January was such a boring month. There was a sort-of-sweet-ban in this house for a few weeks, mainly due to the overeating done during Christmas. This month, and hopefully the rest of the year, will be about balance. I hope, that is. What a way to start the month, I hear you say! And you may be right, but this recipe is too good to let it percolate for long in my folder. Try this, at least once…(yeah, right.)
Before I go on though, make sure you are not distracted when you cook with these quantities of oil. Concentrate and you will be safe. And take any photos at your own risk – I did and boy it was hard!
For the coating:
- 50g golden caster sugar
- 2 teaspoons ground cinnamon
For the chocolate dipping sauce:
- 100g good quality dark chocolate, cut into chunks
- 30g milk chocolate
- 1 tablespoon (15ml) golden syrup
- 150ml double cream
For the dough:
- 125g plain flour
- 1 teaspoon baking powder
- 1 tablespoon (15ml) olive oil
- approx. 210ml freshly boiled water
For the oil quantities:
- This really depends on what you’re using. For a fryer, we used around 3 litres of vegetable/rapeseed oil. If you are using a pan, aim for around 500ml to a litre, depending on the size. J was in charge of this, thank goodness.
*You will also need a bowl or plate with some kitchen towels on it, to drain the churros.*
Mix the caster sugar and ground cinnamon together in a small bowl, and place these in a shallow dish or plate. Set aside.

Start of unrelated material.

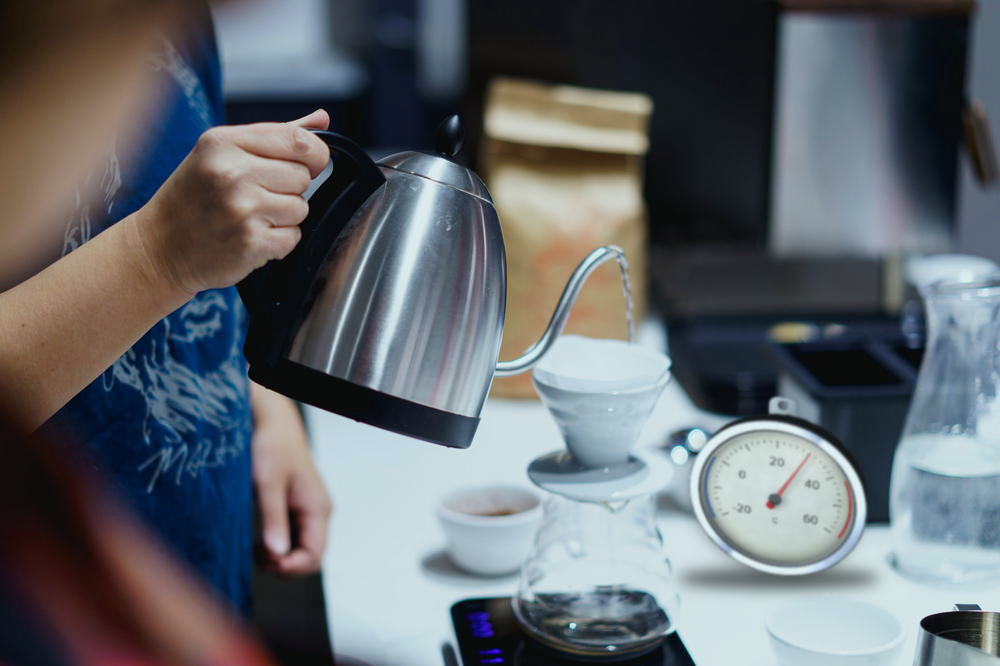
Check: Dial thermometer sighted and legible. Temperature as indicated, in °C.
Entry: 30 °C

Melt the chocolate ingredients in a small bowl over simmering water. (I prefer this method over using the microwave or heating directly in a pan on the stove.) When everything has just melted, remove from the heat and set aside in a warm place. Give it a stir once in a while. Don’t worry. It will not harden again.
For the dough, place the plain flour and baking powder in a mixing bowl. Add the olive oil. Now pour the boiling water slowly onto the flour. Don’t pour the whole amount at once; you risk the dough turning into a soup. Once you have a thick-ish, warm, sticky mixture. Leave it to rest for around 10 to 15 minutes.

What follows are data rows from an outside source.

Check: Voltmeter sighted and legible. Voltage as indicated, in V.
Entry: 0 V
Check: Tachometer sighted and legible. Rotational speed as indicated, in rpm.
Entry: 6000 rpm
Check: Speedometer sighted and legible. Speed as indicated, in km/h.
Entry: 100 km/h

In a heavy-based saucepan, or a deep-fat fryer, pour and heat the oil to 170C. Use a thermometer if using a pan. **Always pay the utmost attention when cooking with oil.** In the meantime pour the sticky dough into a piping bag with a large nozzle attached to the bottom of it. Spoon the sticky dough in the bag and slowly push the dough into the pan. Cut the dough into any length you want. We tried long ones and short stubby shapes. Both were good!
As each piece of dough turns golden brown, use tongs to take it out of the oil and place it on some kitchen towels. When drained, place the churros on the sugar and cinnamon plate. Shake and/or sprinkle the sugary mixture on the churros. Coat them well.
Serve with the chocolate dipping sauce. Delicious.
Enjoy! These are messy, as you can see from the photos, but as this is not a fancy cookbook, I took the pics as everything was. I do bother with neatness most of the time, but this was not one of those moments.
(Recipe adapted from Nigella Lawson’s Kitchen, Chatto & Windus, 2010.)